Somebody who has become, unfortunately I am inclined to say, quite a good friend of mine, because I see him so often, is our dentist. Once I had made the contact shortly after arriving in England, I could not stop seeing him – I like him so much ! He is a relatively small, slim man with a pleasant, sonorous, low-pitched voice and a mocking smile. I do not like to think how old he might be, with his full white hair, and how near retiring age, because I have become hooked on him and would not like to lose him. His manners are calm and reassuring, all our children like him. He must be fit physically, for he has a skiing holiday every year. I prefer not to know when he goes, because it worries me a little …

He loves music, but never went into Wagner because the latter was the dictator’s favourite. He is convinced there is fine music in Wagner, but considers himself too old to start on something new. He reassured me by saying that I was young enough.
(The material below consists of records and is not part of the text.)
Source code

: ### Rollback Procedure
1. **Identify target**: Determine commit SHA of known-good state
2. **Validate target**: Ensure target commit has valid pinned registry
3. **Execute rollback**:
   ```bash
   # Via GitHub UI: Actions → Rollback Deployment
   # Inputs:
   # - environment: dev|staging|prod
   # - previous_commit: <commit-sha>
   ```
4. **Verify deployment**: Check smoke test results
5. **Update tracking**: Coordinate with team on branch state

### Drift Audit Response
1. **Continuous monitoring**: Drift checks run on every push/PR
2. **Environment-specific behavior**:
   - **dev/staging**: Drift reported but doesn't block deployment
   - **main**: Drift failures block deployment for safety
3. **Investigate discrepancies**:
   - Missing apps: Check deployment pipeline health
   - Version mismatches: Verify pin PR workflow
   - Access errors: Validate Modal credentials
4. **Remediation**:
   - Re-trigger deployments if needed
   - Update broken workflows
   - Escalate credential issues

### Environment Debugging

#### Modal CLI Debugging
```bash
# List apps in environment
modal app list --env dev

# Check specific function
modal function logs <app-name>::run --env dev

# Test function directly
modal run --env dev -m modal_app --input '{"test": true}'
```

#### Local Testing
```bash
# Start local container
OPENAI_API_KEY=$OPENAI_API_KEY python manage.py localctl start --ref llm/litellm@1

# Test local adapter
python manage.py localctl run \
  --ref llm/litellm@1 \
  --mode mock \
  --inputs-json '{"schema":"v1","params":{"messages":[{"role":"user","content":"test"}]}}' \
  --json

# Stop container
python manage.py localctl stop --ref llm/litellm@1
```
He put me in touch with a gentleman named Wagner who by the looks of him rightly claims to descend from the great composer.
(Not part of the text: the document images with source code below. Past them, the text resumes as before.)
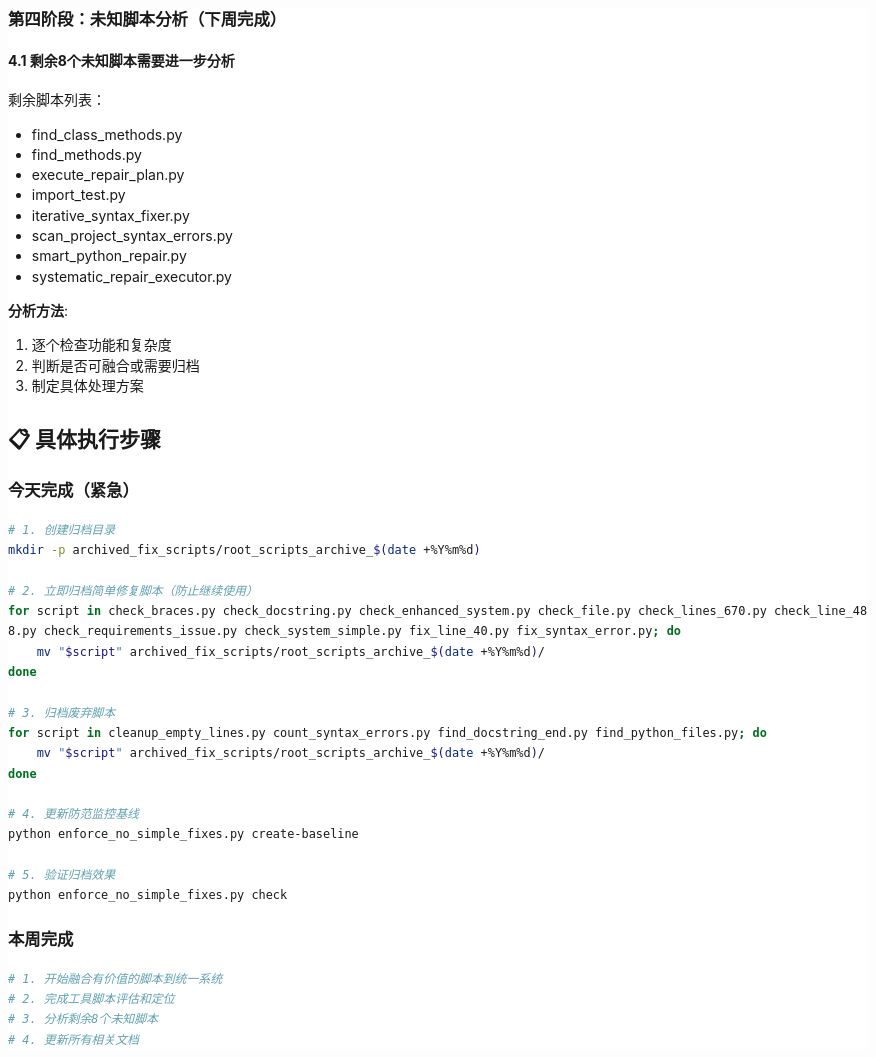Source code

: ### 第四阶段：未知脚本分析（下周完成）

#### 4.1 剩余8个未知脚本需要进一步分析

剩余脚本列表：
- find_class_methods.py
- find_methods.py  
- execute_repair_plan.py
- import_test.py
- iterative_syntax_fixer.py
- scan_project_syntax_errors.py
- smart_python_repair.py
- systematic_repair_executor.py

**分析方法**:
1. 逐个检查功能和复杂度
2. 判断是否可融合或需要归档
3. 制定具体处理方案

## 📋 具体执行步骤

### 今天完成（紧急）

```bash
# 1. 创建归档目录
mkdir -p archived_fix_scripts/root_scripts_archive_$(date +%Y%m%d)

# 2. 立即归档简单修复脚本（防止继续使用）
for script in check_braces.py check_docstring.py check_enhanced_system.py check_file.py check_lines_670.py check_line_488.py check_requirements_issue.py check_system_simple.py fix_line_40.py fix_syntax_error.py; do
    mv "$script" archived_fix_scripts/root_scripts_archive_$(date +%Y%m%d)/
done

# 3. 归档废弃脚本
for script in cleanup_empty_lines.py count_syntax_errors.py find_docstring_end.py find_python_files.py; do
    mv "$script" archived_fix_scripts/root_scripts_archive_$(date +%Y%m%d)/
done

# 4. 更新防范监控基线
python enforce_no_simple_fixes.py create-baseline

# 5. 验证归档效果
python enforce_no_simple_fixes.py check
```

### 本周完成

```bash
# 1. 开始融合有价值的脚本到统一系统
# 2. 完成工具脚本评估和定位
# 3. 分析剩余8个未知脚本
# 4. 更新所有相关文档
```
He takes a very sympathetic attitude towards his patients, listening to their comments, complaints, remarks of all kinds, even the ones of a professional nature, like my reservations concerning amalgam fillings. He had never heard they should be bad for us and pointed out that he had both amalgam and gold in his mouth. This horrified me on another count : according to a law in physics an electric current exists between two different metals in moist surroundings.
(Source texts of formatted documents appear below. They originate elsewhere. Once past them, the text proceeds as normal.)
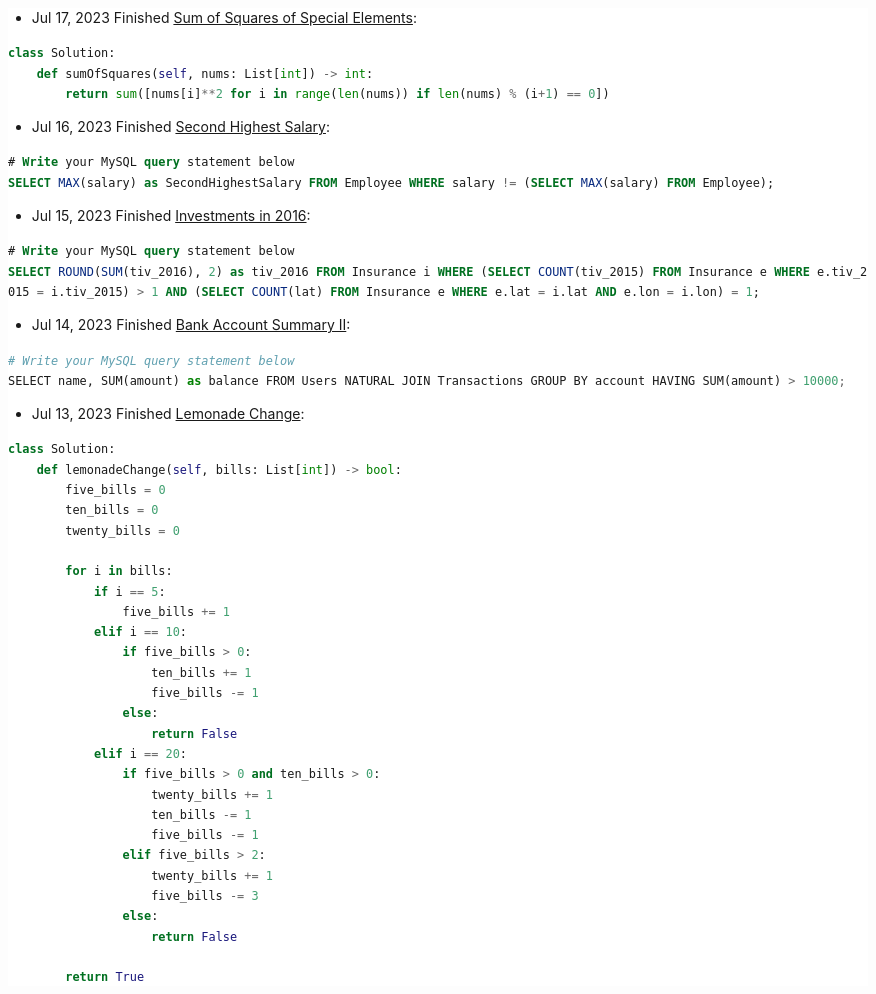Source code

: - <time>Jul 17, 2023</time> Finished [Sum of Squares of Special Elements](https://leetcode.com/problems/sum-of-squares-of-special-elements/):

```py
class Solution:
    def sumOfSquares(self, nums: List[int]) -> int:
        return sum([nums[i]**2 for i in range(len(nums)) if len(nums) % (i+1) == 0])
```

- <time>Jul 16, 2023</time> Finished [Second Highest Salary](https://leetcode.com/problems/second-highest-salary/):

```sql
# Write your MySQL query statement below
SELECT MAX(salary) as SecondHighestSalary FROM Employee WHERE salary != (SELECT MAX(salary) FROM Employee);
```

- <time>Jul 15, 2023</time> Finished [Investments in 2016](https://leetcode.com/problems/investments-in-2016/):

```sql
# Write your MySQL query statement below
SELECT ROUND(SUM(tiv_2016), 2) as tiv_2016 FROM Insurance i WHERE (SELECT COUNT(tiv_2015) FROM Insurance e WHERE e.tiv_2015 = i.tiv_2015) > 1 AND (SELECT COUNT(lat) FROM Insurance e WHERE e.lat = i.lat AND e.lon = i.lon) = 1;
```

- <time>Jul 14, 2023</time> Finished [Bank Account Summary II](https://leetcode.com/problems/bank-account-summary-ii/):

```py
# Write your MySQL query statement below
SELECT name, SUM(amount) as balance FROM Users NATURAL JOIN Transactions GROUP BY account HAVING SUM(amount) > 10000;
```

- <time>Jul 13, 2023</time> Finished [Lemonade Change](https://leetcode.com/problems/lemonade-change):

```py
class Solution:
    def lemonadeChange(self, bills: List[int]) -> bool:
        five_bills = 0
        ten_bills = 0
        twenty_bills = 0

        for i in bills:
            if i == 5:
                five_bills += 1
            elif i == 10:
                if five_bills > 0:
                    ten_bills += 1
                    five_bills -= 1
                else:
                    return False
            elif i == 20:
                if five_bills > 0 and ten_bills > 0:
                    twenty_bills += 1
                    ten_bills -= 1
                    five_bills -= 1
                elif five_bills > 2:
                    twenty_bills += 1
                    five_bills -= 3
                else:
                    return False

        return True
```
I amazed him by refusing injections, but with a friendly smile he let me have my way. The dentist in my own country used to look at me reproachfully on such occasions. When it came to cutting down two teeth in preparation for a bridged crown, I wondered what to do. I would have loved to try without an injection. Could I dare suggest this ? His assistant made an appointment for me. Before I could start talking about my problem to her, she suggested to me to take tranquillizers before presenting myself for the treatment. I was totally unprepared for this, waved it aside as irrelevant and mentioned my problem. She looked at me blank,saying I would have to discuss this with him on the day. I decided in the end not to make fuss and accept whatever came. To my surprize he asked “are we having an injection?”. I said “yes”. He said “good”, and then “or do you want to try without?” . I seized the opportunity to tell him what I really wanted, refusing to be called a masochist. He would obviously have to go along and “try” with me. He agreed and said “we’ll try”. All went well without undue suffering on anybody’s part, and he gave me a lot of praise. I felt wonderful.

Next time I had to have a tooth extracted. I had heard about a brave gentleman who had this operation done without an anaesthetic. I wondered if I could do the same. However, the dentist did not ask me this time, just came with the needle as I was starting to make my request. He stopped short and looked disconcerted, his assistant gasped. I hastened to add “only with your consent, of course”. He replied in the best English way “not too keen”. I can just imagine what any of my compatriots would have said ! He really is wonderfully tolerant of his patients’ whims. He knows I do not like fluoride and when he recommended precisely that, he added “or anything that makes you happy”. Once I told him about latest scientific evidence speaking rather against the use of fluoride. This was at the end of a session. With a gentle but firm hand he pushed me out of his room, saying “don’t spoil my illusions”.

His surgery is the most pleasant one – if or because a little crowded – I have been to, with pictures on the walls painted by his patients and a lovely old-fashioned easy-chair with a collection of rag-dolls on it, my little daughter’s delight. My husband does not like his bills. I must say, when I see the well-known envelopes arrive, my heart is beating faster. Still, if we want him, we have to keep him alive.